Microsoft is working on the connector with Hortonworks, a Yahoo spinoff that offers a Hadoop distribution and commercial support services.
"What makes this announcement significant is that Microsoft is opening up Apache Hadoop to literally millions of new users," said Hortonworks CTO Eric Baldeschwieler. "There are many more millions of Excel and PowerPivot users that can now derive value from Apache Hadoop using software that is already very familiar to them."
The connector was among several Hadoop-related open source projects that Microsoft and Hortonworks announced yesterday at the O'Reilly Strata Data Conference, being held this week in Santa Clara, California. The two companies formed a partnership last year to adapt Hadoop to the Windows ecosystem.
The connector will be an ODBC (Online Database Connector) that interacts with Hadoop through the Hive data warehouse system.
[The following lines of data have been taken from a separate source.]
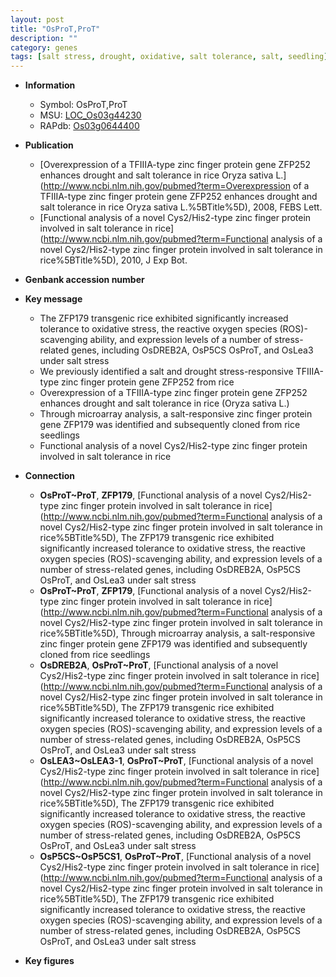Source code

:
```yaml
---
layout: post
title: "OsProT,ProT"
description: ""
category: genes
tags: [salt stress, drought, oxidative, salt tolerance, salt, seedling]
---
```


* **Information**  
    + Symbol: OsProT,ProT  
    + MSU: [LOC_Os03g44230](http://rice.plantbiology.msu.edu/cgi-bin/ORF_infopage.cgi?orf=LOC_Os03g44230)  
    + RAPdb: [Os03g0644400](http://rapdb.dna.affrc.go.jp/viewer/gbrowse_details/irgsp1?name=Os03g0644400)  

* **Publication**  
    + [Overexpression of a TFIIIA-type zinc finger protein gene ZFP252 enhances drought and salt tolerance in rice Oryza sativa L.](http://www.ncbi.nlm.nih.gov/pubmed?term=Overexpression of a TFIIIA-type zinc finger protein gene ZFP252 enhances drought and salt tolerance in rice Oryza sativa L.%5BTitle%5D), 2008, FEBS Lett.
    + [Functional analysis of a novel Cys2/His2-type zinc finger protein involved in salt tolerance in rice](http://www.ncbi.nlm.nih.gov/pubmed?term=Functional analysis of a novel Cys2/His2-type zinc finger protein involved in salt tolerance in rice%5BTitle%5D), 2010, J Exp Bot.

* **Genbank accession number**  

* **Key message**  
    + The ZFP179 transgenic rice exhibited significantly increased tolerance to oxidative stress, the reactive oxygen species (ROS)-scavenging ability, and expression levels of a number of stress-related genes, including OsDREB2A, OsP5CS OsProT, and OsLea3 under salt stress
    + We previously identified a salt and drought stress-responsive TFIIIA-type zinc finger protein gene ZFP252 from rice
    + Overexpression of a TFIIIA-type zinc finger protein gene ZFP252 enhances drought and salt tolerance in rice (Oryza sativa L.)
    + Through microarray analysis, a salt-responsive zinc finger protein gene ZFP179 was identified and subsequently cloned from rice seedlings
    + Functional analysis of a novel Cys2/His2-type zinc finger protein involved in salt tolerance in rice

* **Connection**  
    + __OsProT~ProT__, __ZFP179__, [Functional analysis of a novel Cys2/His2-type zinc finger protein involved in salt tolerance in rice](http://www.ncbi.nlm.nih.gov/pubmed?term=Functional analysis of a novel Cys2/His2-type zinc finger protein involved in salt tolerance in rice%5BTitle%5D), The ZFP179 transgenic rice exhibited significantly increased tolerance to oxidative stress, the reactive oxygen species (ROS)-scavenging ability, and expression levels of a number of stress-related genes, including OsDREB2A, OsP5CS OsProT, and OsLea3 under salt stress
    + __OsProT~ProT__, __ZFP179__, [Functional analysis of a novel Cys2/His2-type zinc finger protein involved in salt tolerance in rice](http://www.ncbi.nlm.nih.gov/pubmed?term=Functional analysis of a novel Cys2/His2-type zinc finger protein involved in salt tolerance in rice%5BTitle%5D), Through microarray analysis, a salt-responsive zinc finger protein gene ZFP179 was identified and subsequently cloned from rice seedlings
    + __OsDREB2A__, __OsProT~ProT__, [Functional analysis of a novel Cys2/His2-type zinc finger protein involved in salt tolerance in rice](http://www.ncbi.nlm.nih.gov/pubmed?term=Functional analysis of a novel Cys2/His2-type zinc finger protein involved in salt tolerance in rice%5BTitle%5D), The ZFP179 transgenic rice exhibited significantly increased tolerance to oxidative stress, the reactive oxygen species (ROS)-scavenging ability, and expression levels of a number of stress-related genes, including OsDREB2A, OsP5CS OsProT, and OsLea3 under salt stress
    + __OsLEA3~OsLEA3-1__, __OsProT~ProT__, [Functional analysis of a novel Cys2/His2-type zinc finger protein involved in salt tolerance in rice](http://www.ncbi.nlm.nih.gov/pubmed?term=Functional analysis of a novel Cys2/His2-type zinc finger protein involved in salt tolerance in rice%5BTitle%5D), The ZFP179 transgenic rice exhibited significantly increased tolerance to oxidative stress, the reactive oxygen species (ROS)-scavenging ability, and expression levels of a number of stress-related genes, including OsDREB2A, OsP5CS OsProT, and OsLea3 under salt stress
    + __OsP5CS~OsP5CS1__, __OsProT~ProT__, [Functional analysis of a novel Cys2/His2-type zinc finger protein involved in salt tolerance in rice](http://www.ncbi.nlm.nih.gov/pubmed?term=Functional analysis of a novel Cys2/His2-type zinc finger protein involved in salt tolerance in rice%5BTitle%5D), The ZFP179 transgenic rice exhibited significantly increased tolerance to oxidative stress, the reactive oxygen species (ROS)-scavenging ability, and expression levels of a number of stress-related genes, including OsDREB2A, OsP5CS OsProT, and OsLea3 under salt stress

* **Key figures**  


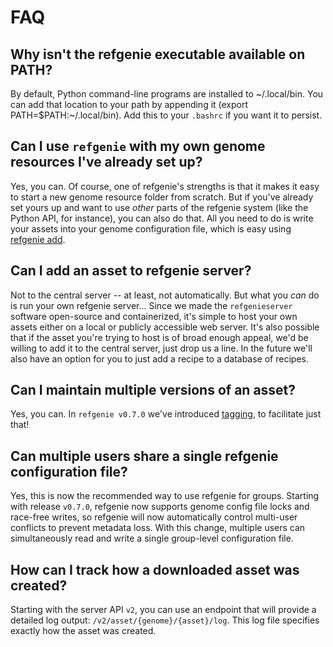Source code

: # FAQ

## Why isn't the refgenie executable available on PATH?

By default, Python command-line programs are installed to ~/.local/bin. You can add that location to your path by appending it (export PATH=$PATH:~/.local/bin). Add this to your `.bashrc` if you want it to persist.

## Can I use `refgenie` with my own genome resources I've already set up?

Yes, you can. Of course, one of refgenie's strengths is that it makes it easy to start a new genome resource folder from scratch. But if you've already set yours up and want to use *other* parts of the refgenie system (like the Python API, for instance), you can also do that. All you need to do is write your assets into your genome configuration file, which is easy using [refgenie add](custom_assets.md).

## Can I add an asset to refgenie server?

Not to the central server -- at least, not automatically. But what you *can* do is run your own refgenie server... Since we made the `refgenieserver` software open-source and containerized, it's simple to host your own assets either on a local or publicly accessible web server. It's also possible that if the asset you're trying to host is of broad enough appeal, we'd be willing to add it to the central server, just drop us a line. In the future we'll also have an option for you to just add a recipe to a database of recipes.

## Can I maintain multiple versions of an asset?

Yes, you can. In `refgenie v0.7.0` we've introduced [tagging](tag.md), to facilitate just that!

## Can multiple users share a single refgenie configuration file?

Yes, this is now the recommended way to use refgenie for groups. Starting with release `v0.7.0`, refgenie now supports genome config file locks and race-free writes, so refgenie will now automatically control multi-user conflicts to prevent metadata loss. With this change, multiple users can simultaneously read and write a single group-level configuration file.

## How can I track how a downloaded asset was created?

Starting with the server API `v2`, you can use an endpoint that will provide a detailed log output: `/v2/asset/{genome}/{asset}/log`. This log file specifies exactly how the asset was created.
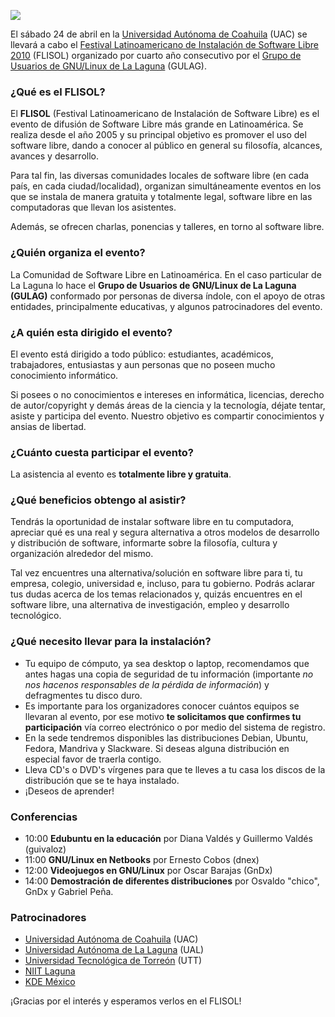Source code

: 
<a href="gulag-flisol-2010/poster-flisol-2010-1-025.jpg"><img class="img-responsive" src="gulag-flisol-2010/poster-flisol-2010-1-025-small.jpg"></a>

El sábado 24 de abril en la [Universidad Autónoma de Coahuila](http://www.uadec.mx/) (UAC) se llevará a cabo el [Festival Latinoamericano de Instalación de Software Libre 2010](http://www.flisol.net/) (FLISOL) organizado por cuarto año consecutivo por el [Grupo de Usuarios de GNU/Linux de La Laguna](http://www.gulag.org.mx/) (GULAG).

### ¿Qué es el FLISOL?

El **FLISOL** (Festival Latinoamericano de Instalación de Software Libre) es el evento de difusión de Software Libre más grande en Latinoamérica. Se realiza desde el año 2005 y su principal objetivo es promover el uso del software libre, dando a conocer al público en general su filosofía, alcances, avances y desarrollo.

Para tal fin, las diversas comunidades locales de software libre (en cada país, en cada ciudad/localidad), organizan simultáneamente eventos en los que se instala de manera gratuita y totalmente legal, software libre en las computadoras que llevan los asistentes.

Además, se ofrecen charlas, ponencias y talleres, en torno al software libre.

### ¿Quién organiza el evento?

La Comunidad de Software Libre en Latinoamérica. En el caso particular de La Laguna lo hace el **Grupo de Usuarios de GNU/Linux de La Laguna (GULAG)** conformado por personas de diversa índole, con el apoyo de otras entidades, principalmente educativas, y algunos patrocinadores del evento.

### ¿A quién esta dirigido el evento?

El evento está dirigido a todo público: estudiantes, académicos, trabajadores, entusiastas y aun personas que no poseen mucho conocimiento informático.

Si posees o no conocimientos e intereses en informática, licencias, derecho de autor/copyright y demás áreas de la ciencia y la tecnología, déjate tentar, asiste y participa del evento. Nuestro objetivo es compartir conocimientos y ansias de libertad.

### ¿Cuánto cuesta participar el evento?

La asistencia al evento es **totalmente libre y gratuita**.

### ¿Qué beneficios obtengo al asistir?

Tendrás la oportunidad de instalar software libre en tu computadora, apreciar qué es una real y segura alternativa a otros modelos de desarrollo y distribución de software, informarte sobre la filosofía, cultura y organización alrededor del mismo.

Tal vez encuentres una alternativa/solución en software libre para ti, tu empresa, colegio, universidad e, incluso, para tu gobierno. Podrás aclarar tus dudas acerca de los temas relacionados y, quizás encuentres en el software libre, una alternativa de investigación, empleo y desarrollo tecnológico.

### ¿Qué necesito llevar para la instalación?

* Tu equipo de cómputo, ya sea desktop o laptop, recomendamos que antes hagas una copia de seguridad de tu información (importante _no nos hacenos responsables de la pérdida de información_) y defragmentes tu disco duro.
* Es importante para los organizadores conocer cuántos equipos se llevaran al evento, por ese motivo **te solicitamos que confirmes tu participación** vía correo electrónico o por medio del sistema de registro.
* En la sede tendremos disponibles las distribuciones Debian, Ubuntu, Fedora, Mandriva y Slackware. Si deseas alguna distribución en especial favor de traerla contigo.
* Lleva CD's o DVD's vírgenes para que te lleves a tu casa los discos de la distribución que se te haya instalado.
* ¡Deseos de aprender!

### Conferencias

* 10:00 **Edubuntu en la educación** por Diana Valdés y Guillermo Valdés (guivaloz)
* 11:00 **GNU/Linux en Netbooks** por Ernesto Cobos (dnex)
* 12:00 **Videojuegos en GNU/Linux** por Oscar Barajas (GnDx)
* 14:00 **Demostración de diferentes distribuciones** por Osvaldo "chico", GnDx y Gabriel Peña.

### Patrocinadores

* [Universidad Autónoma de Coahuila](http://www.uadec.mx/) (UAC)
* [Universidad Autónoma de La Laguna](http://www.ual.mx/) (UAL)
* [Universidad Tecnológica de Torreón](http://www.utt.edu.mx/) (UTT)
* [NIIT Laguna](http://www.niit-laguna.com/)
* [KDE México](http://www.kde.org.mx/)

¡Gracias por el interés y esperamos verlos en el FLISOL!
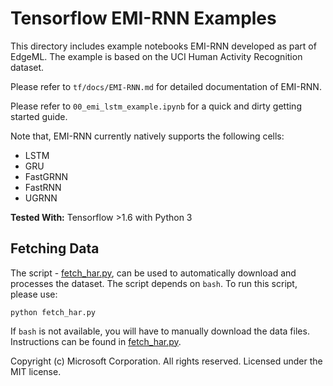 # Tensorflow EMI-RNN Examples

This directory includes example notebooks EMI-RNN developed as part of EdgeML.
The example is based on the UCI Human Activity Recognition dataset.

Please refer to `tf/docs/EMI-RNN.md` for detailed documentation of EMI-RNN.

Please refer to `00_emi_lstm_example.ipynb` for a quick and dirty getting
started guide.

Note that, EMI-RNN currently natively supports the following cells:
- LSTM
- GRU
- FastGRNN
- FastRNN
- UGRNN

**Tested With:** Tensorflow >1.6 with Python 3

## Fetching Data

The script - [fetch_har.py](fetch_har.py), can be used to  automatically
download and processes the dataset. The script depends on `bash`.
 To run this script, please use:

    python fetch_har.py

If `bash` is not available, you will have to manually download the data files. 
Instructions can be found in [fetch_har.py](fetch_har.py).

Copyright (c) Microsoft Corporation. All rights reserved. 
Licensed under the MIT license.
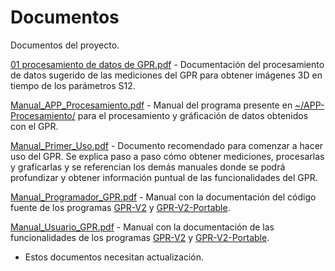 # Documentos
Documentos del proyecto.

[01 procesamiento de datos de GPR.pdf](https://github.com/gdh-uniandes/GPR-Uniandes/blob/main/manuales/01%20procesamiento%20de%20datos%20de%20GPR.pdf) - Documentación del procesamiento de datos sugerido de las mediciones del GPR para obtener imágenes 3D en tiempo de los parámetros S12.

[Manual_APP_Procesamiento.pdf](https://github.com/gdh-uniandes/GPR-Uniandes/blob/main/manuales/Manual_APP_Procesamiento.pdf) - Manual del programa presente en [~/APP-Procesamiento/](https://github.com/gdh-uniandes/GPR-Uniandes/tree/main/APP-Procesamiento) para el procesamiento y gráficación de datos obtenidos con el GPR.

[Manual_Primer_Uso.pdf](https://github.com/gdh-uniandes/GPR-Uniandes/blob/main/manuales/Manual_Primer_Uso.pdf) - Documento recomendado para comenzar a hacer uso del GPR. Se explica paso a paso cómo obtener mediciones, procesarlas y graficarlas y se referencian los demás manuales donde se podrá profundizar y obtener información puntual de las funcionalidades del GPR.

[Manual_Programador_GPR.pdf](https://github.com/gdh-uniandes/GPR-Uniandes/blob/main/manuales/Manual_Programador_GPR.pdf) - Manual con la documentación del código fuente de los programas [GPR-V2](https://github.com/gdh-uniandes/GPR-Uniandes/tree/main/GPR-V2) y [GPR-V2-Portable](https://github.com/gdh-uniandes/GPR-Uniandes/tree/main/GPR-V2).

[Manual_Usuario_GPR.pdf](https://github.com/gdh-uniandes/GPR-Uniandes/blob/main/manuales/Manual_Usuario_GPR.pdf) - Manual con la documentación de las funcionalidades de los programas [GPR-V2](https://github.com/gdh-uniandes/GPR-Uniandes/tree/main/GPR-V2) y [GPR-V2-Portable](https://github.com/gdh-uniandes/GPR-Uniandes/tree/main/GPR-V2).

* Estos documentos necesitan actualización.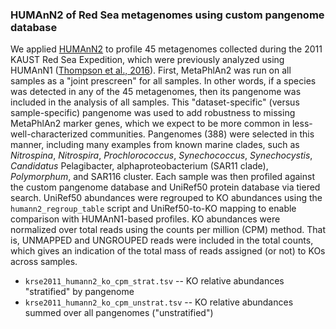 ### HUMAnN2 of Red Sea metagenomes using custom pangenome database

We applied [HUMAnN2](https://bitbucket.org/biobakery/humann2) to profile 45 metagenomes collected during the 2011 KAUST Red Sea Expedition, which were previously analyzed using HUMAnN1 ([Thompson et al., 2016](http://dx.doi.org/10.1038/ismej.2016.99)). First, MetaPhlAn2 was run on all samples as a "joint prescreen" for all samples. In other words, if a species was detected in any of the 45 metagenomes, then its pangenome was included in the analysis of all samples. This "dataset-specific" (versus sample-specific) pangenome was used to add robustness to missing MetaPhlAn2 marker genes, which we expect to be more common in less-well-characterized communities. Pangenomes (388) were selected in this manner, including many examples from known marine clades, such as *Nitrospina*, *Nitrospira*, *Prochlorococcus*, *Synechococcus*, *Synechocystis*, *Candidatus* Pelagibacter, alphaproteobacterium (SAR11 clade), *Polymorphum*, and SAR116 cluster. Each sample was then profiled against the custom pangenome database and UniRef50 protein database via tiered search. UniRef50 abundances were regrouped to KO abundances using the `humann2_regroup_table` script and UniRef50-to-KO mapping to enable comparison with HUMAnN1-based profiles. KO abundances were normalized over total reads using the counts per million (CPM) method. That is, UNMAPPED and UNGROUPED reads were included in the total counts, which gives an indication of the total mass of reads assigned (or not) to KOs across samples.

* `krse2011_humann2_ko_cpm_strat.tsv` -- KO relative abundances "stratified" by pangenome
* `krse2011_humann2_ko_cpm_unstrat.tsv` -- KO relative abundances summed over all pangenomes ("unstratified")
    
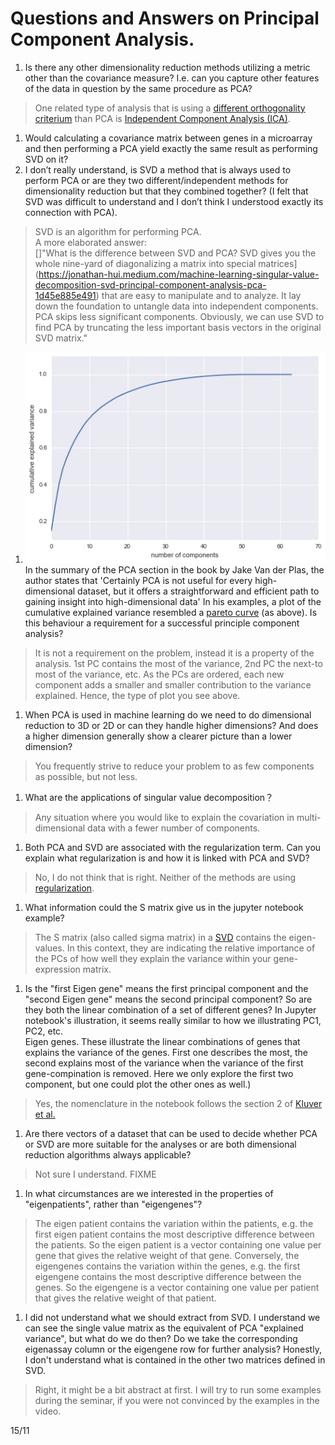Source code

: # Questions and Answers on Principal Component Analysis.

1. Is there any other dimensionality reduction methods utilizing a metric other than the covariance measure? I.e. can you capture other features of the data in question by the same procedure as PCA?
  > One related type of analysis that is using a [different orthogonality criterium](https://stats.stackexchange.com/questions/35319/what-is-the-relationship-between-independent-component-analysis-and-factor-analy) than PCA is [Independent Component Analysis (ICA)](https://en.wikipedia.org/wiki/Independent_component_analysis).

1. Would calculating a covariance matrix between genes in a microarray and then performing a PCA yield exactly the same result as performing SVD on it?
1. I don’t really understand, is SVD a method that is always used to perform PCA or are they two different/independent methods for dimensionality reduction but that they combined together? (I felt that SVD was difficult to understand and I don’t think I understood exactly its connection with PCA).
> SVD is an algorithm for performing PCA.  
> A more elaborated answer:  
[]"What is the difference between SVD and PCA? SVD gives you the whole nine-yard of diagonalizing a matrix into special matrices](https://jonathan-hui.medium.com/machine-learning-singular-value-decomposition-svd-principal-component-analysis-pca-1d45e885e491) that are easy to manipulate and to analyze. It lay down the foundation to untangle data into independent components. PCA skips less significant components. Obviously, we can use SVD to find PCA by truncating the less important basis vectors in the original SVD matrix."

1. ![](img/explainedV_nrComp.png)  
   In the summary of the PCA section in the book by Jake Van der Plas, the author states that 'Certainly PCA is not useful for every high-dimensional dataset, but it offers a straightforward and efficient path to gaining insight into high-dimensional data'
   In his examples, a plot of the cumulative explained variance resembled a [pareto curve](https://en.wikipedia.org/wiki/Pareto_distribution) (as above). Is this behaviour a requirement for a successful principle component analysis?
> It is not a requirement on the problem, instead it is a property of the analysis. 1st PC contains the most of the variance, 2nd PC the next-to most of the variance, etc. As the PCs are ordered, each new component adds a smaller and smaller contribution to the variance explained. Hence, the type of plot you see above.

1. When PCA is used in machine learning do we need to do dimensional reduction to 3D or 2D or can they handle higher dimensions? And does a higher dimension generally show a clearer picture than a lower dimension?
> You frequently strive to reduce your problem to as few components as possible, but not less.


1. What are the applications of singular value decomposition？
 > Any situation where you would like to explain the covariation in multi-dimensional data with a fewer number of components.


1. Both PCA and SVD are associated with the regularization term. Can you explain what regularization is and how it is linked with PCA and SVD?
> No, I do not think that is right. Neither of the methods are using [regularization](https://en.wikipedia.org/wiki/Regularization_(mathematics)).


1. What information could the S matrix give us in the jupyter notebook example?
> The S matrix (also called sigma matrix) in a [SVD](https://en.wikipedia.org/wiki/Singular_value_decomposition) contains the eigen-values. In this context, they are indicating the relative importance of the PCs of how well they explain the variance within your gene-expression matrix.

1. Is the "first Eigen gene" means the first principal component and the "second Eigen gene" means the second principal component? So are they both the linear combination of a set of different genes? In Jupyter notebook's illustration, it seems really similar to how we illustrating PC1, PC2, etc.  
Eigen genes. These illustrate the linear combinations of genes that explains the variance of the genes. First one describes the most, the second explains most of the variance when the variance of the first gene-compination is removed. Here we only explore the first two component, but one could plot the other ones as well.)
> Yes, the nomenclature in the notebook follows the section 2 of [Kluver et al.](https://public.lanl.gov/mewall/kluwer2002.html)

1. Are there vectors of a dataset that can be used to decide whether PCA or SVD are more suitable for the analyses or are both dimensional reduction algorithms always applicable?
> Not sure I understand. FIXME

1. In what circumstances are we interested in the properties of "eigenpatients", rather than "eigengenes"?
> The eigen patient contains the variation within the patients, e.g. the first eigen patient contains the most descriptive difference between the patients. So the eigen patient is a vector containing one value per gene that gives the relative weight of that gene.  Conversely, the eigengenes contains the variation within the genes, e.g. the first eigengene contains the most descriptive difference between the genes. So the eigengene is a vector containing one value per patient that gives the relative weight of that patient.

1. I did not understand what we should extract from SVD. I understand we can see the single value matrix as the equivalent of PCA "explained variance", but what do we do then? Do we take the corresponding eigenassay column or the eigengene row for further analysis? Honestly, I don't understand what is contained in the other two matrices defined in SVD.
> Right, it might be a bit abstract at first. I will try to run some examples during the seminar, if you were not convinced by the examples in the video.

15/11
Users will be able to analyse data downloaded from Hive in Excel, using tools such as Excel PowerPivot.
"Microsoft's ODBC driver for Hive is something they've built so that Excel, Power Pivot and other Microsoft tools can connect to Hadoop (via Hive) more easily," said Shaun Connolly, Hortonworks vice president of corporate strategy. "Hortonworks is focused on working with Microsoft to bring this technology into open source so it can be more widely available to and used by the Apache Hadoop community."
Microsoft has already taken some efforts to embed Hadoop in its ecosystem. The company has released a Hadoop connector for SQL Server. It also offers connectivity to an instance of Hadoop on its Azure cloud service, currently as a developer preview.